Listen up gardeners: the fate of a local, sustainable ecosystem may be in your own backyard.
According to Dr. Douglas Tallamy, professor and chair of Entomology and Wildlife Ecology at the University of Delaware, gardeners can be local environmental stewards. “Now, for the first time in history, gardening has taken on a role that transcends the needs of the gardener. Like it or not, gardeners have become important players in the management of our nation’s wildlife. It is now within the power of individual gardeners to do something that we all dream of doing: to ‘make a difference.’ In this case, the ‘difference’ will be to the future of biodiversity, to the native plants and animals of North America and the ecosystems that sustain them.”
So Dr. Tallamy writes in his book, “Bringing Nature Home: How Native Plants Sustain Wildlife in Our Gardens.”
Furthermore, Tallamy tells us: “Unless we modify the places where we live, work, and play to meet not only our needs but the needs of other species as well, nearly all species of wildlife native to the United States will disappear forever. This is not speculation. It is a prediction backed by decades of research on species-area relationships by ecologists who know of what they speak. And the extinction of our plants and animals is not a scenario lost in the distant future. It is playing out across the country and the planet.”

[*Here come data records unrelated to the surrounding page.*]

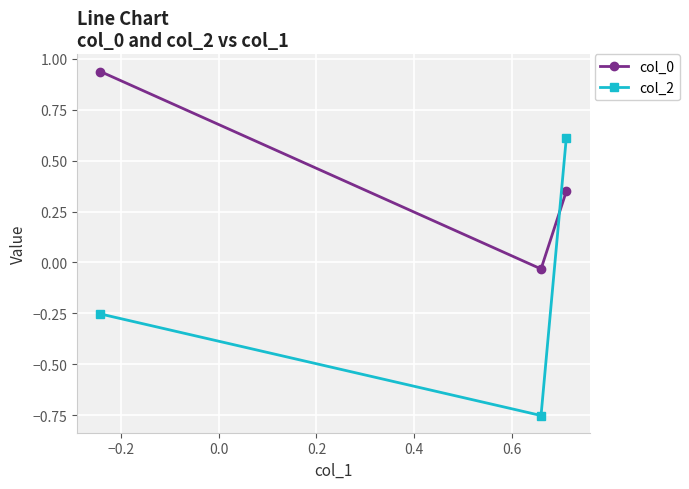

Which series has the largest range (max minus min)?

col_2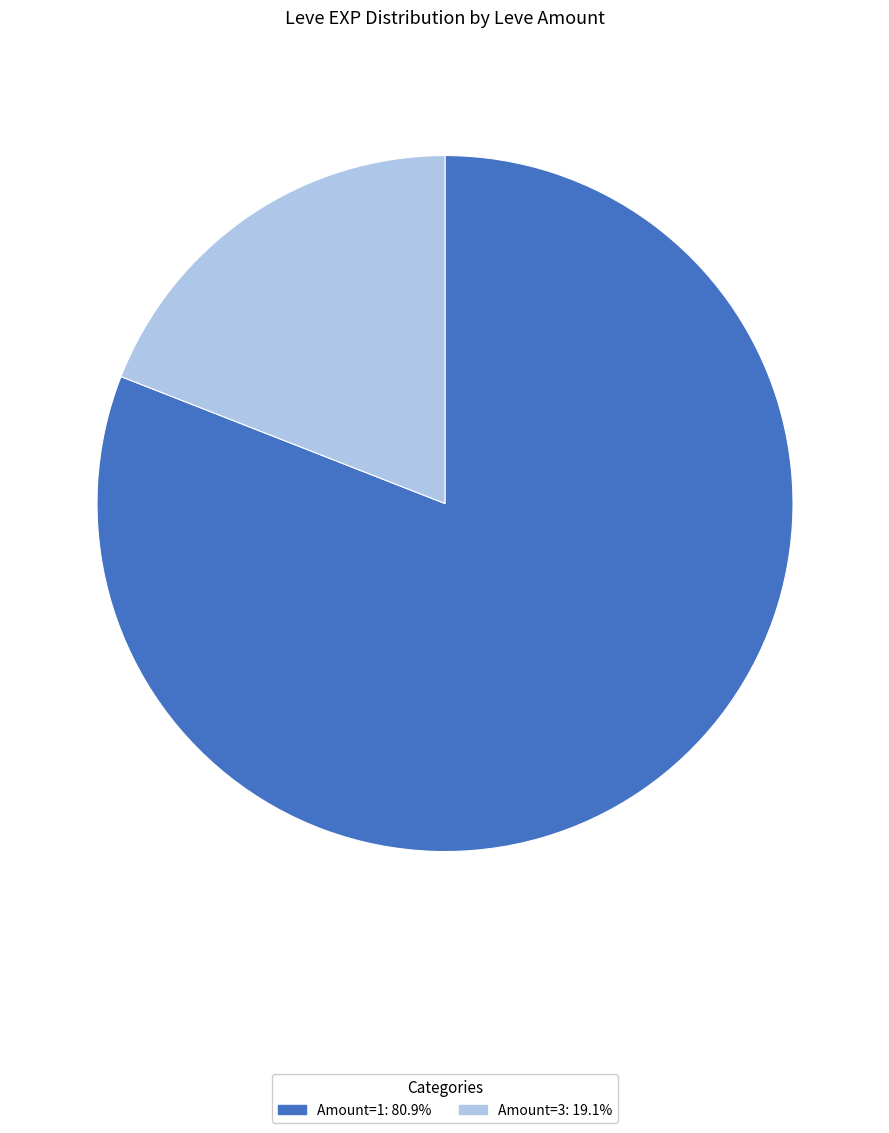

Does any single category account for the majority?

Yes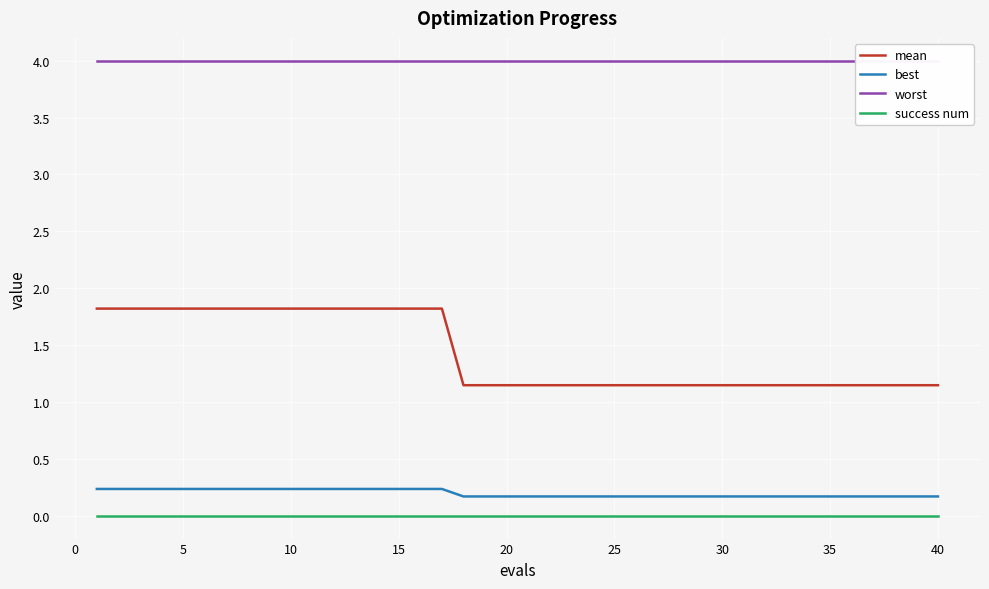

List the series in order of their peak value, lowest first.

success num, best, mean, worst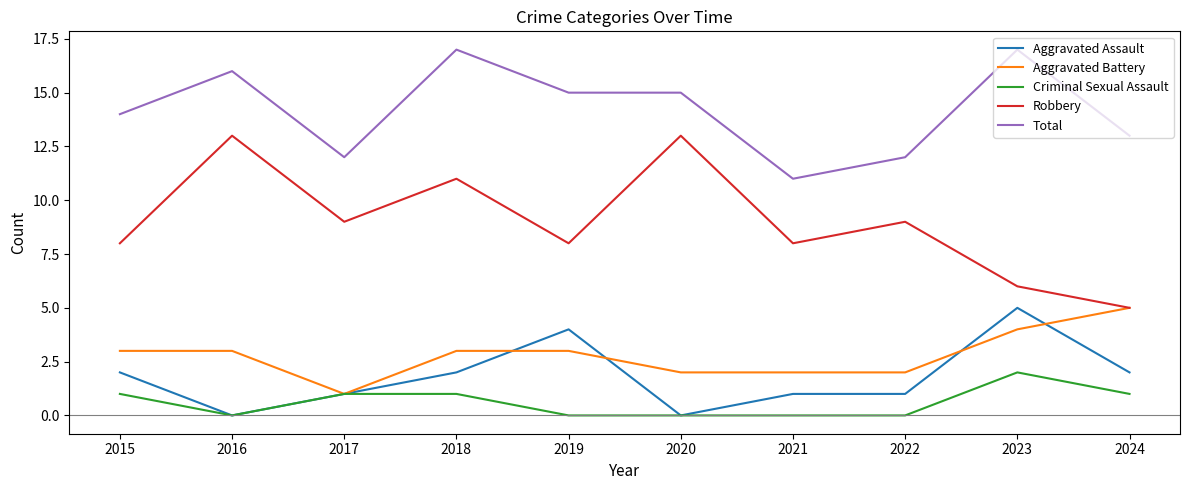

Which series has the widest spread of values?

Robbery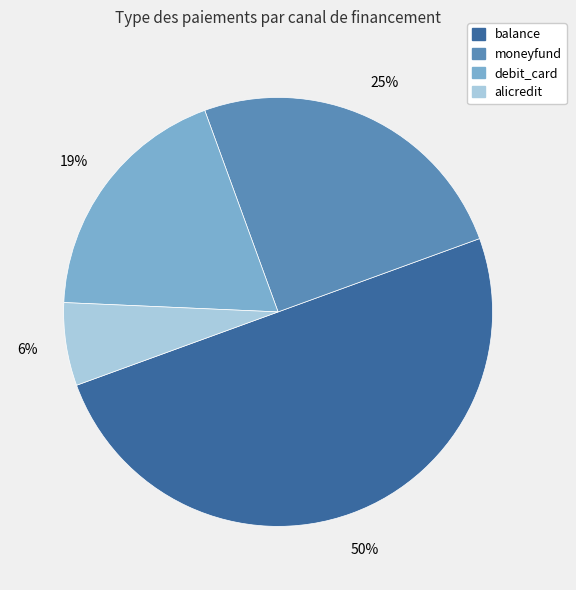

Is it true that alicredit is 1% of the pie?

False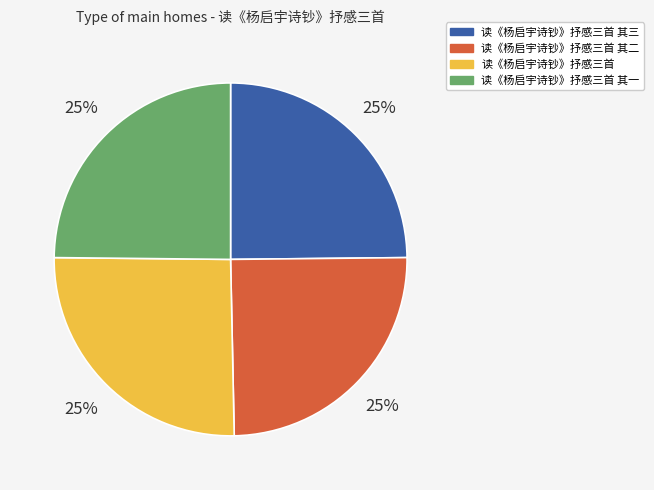

Is it true that 读《杨启宇诗钞》抒感三首 其一 is 25% of the pie?

True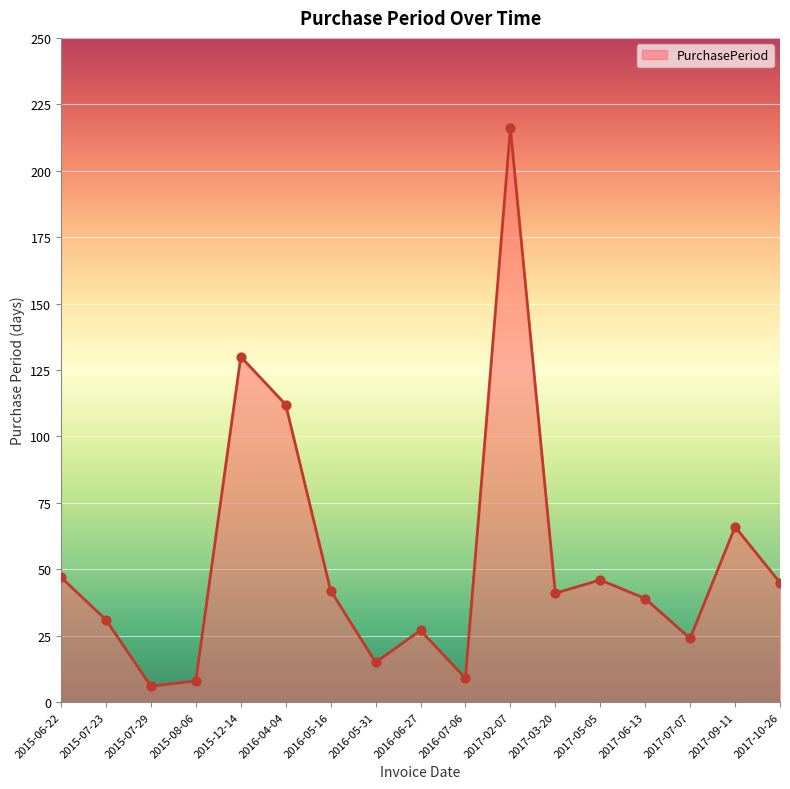

Which has a higher value, 2016-05-16 or 2017-02-07?

2017-02-07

The predictions of mass extinction are based on the assumption that the vast majority of plants and animals cannot co-exist with humans in the same place at the same time.
“Nonsense,” Tallamy retorts. “Evidence suggests that the opposite is true. Most species could live quite nicely with humans if their most basic ecological needs were met. In our haste to make vast parking lots, shopping malls, lawns and soccer fields we have removed food, shelter and nesting places. It doesn’t have to be that way. We have excluded other species from our living spaces through thoughtlessness, not through need.”
We humans must start to play well with others. We teach our children to share. Now it’s our turn, and we need to learn quickly.
It all starts with bugs
Insects are essential to a healthy, bio-diverse ecosystem and, in such a balanced situation, they will keep each other in check.
Insects are pollinators. Without these little critters there would be no apples, pears, cherries, nuts, berries, melons, squash√ñ. or coffee. And, do you know that some plants rely on insects to distribute their seeds?
Plants convert sunlight to food. Insects eat plants and grow big and healthy. Animals that cannot digest plants can eat the insects. It’s a beautiful system; without insects to convert plant material to proteins, most higher land animal life forms will go extinct.
When it comes right down to it, without insects human beings would find this planet a very inhospitable place.
So, what’s happened to all the bugs? Dr. Tallamy remembers, as a boy, that driving at night during the summer would produce “a blizzard of nocturnal insects in the car’s headlights.” Today he sees only the occasional moth flutter by.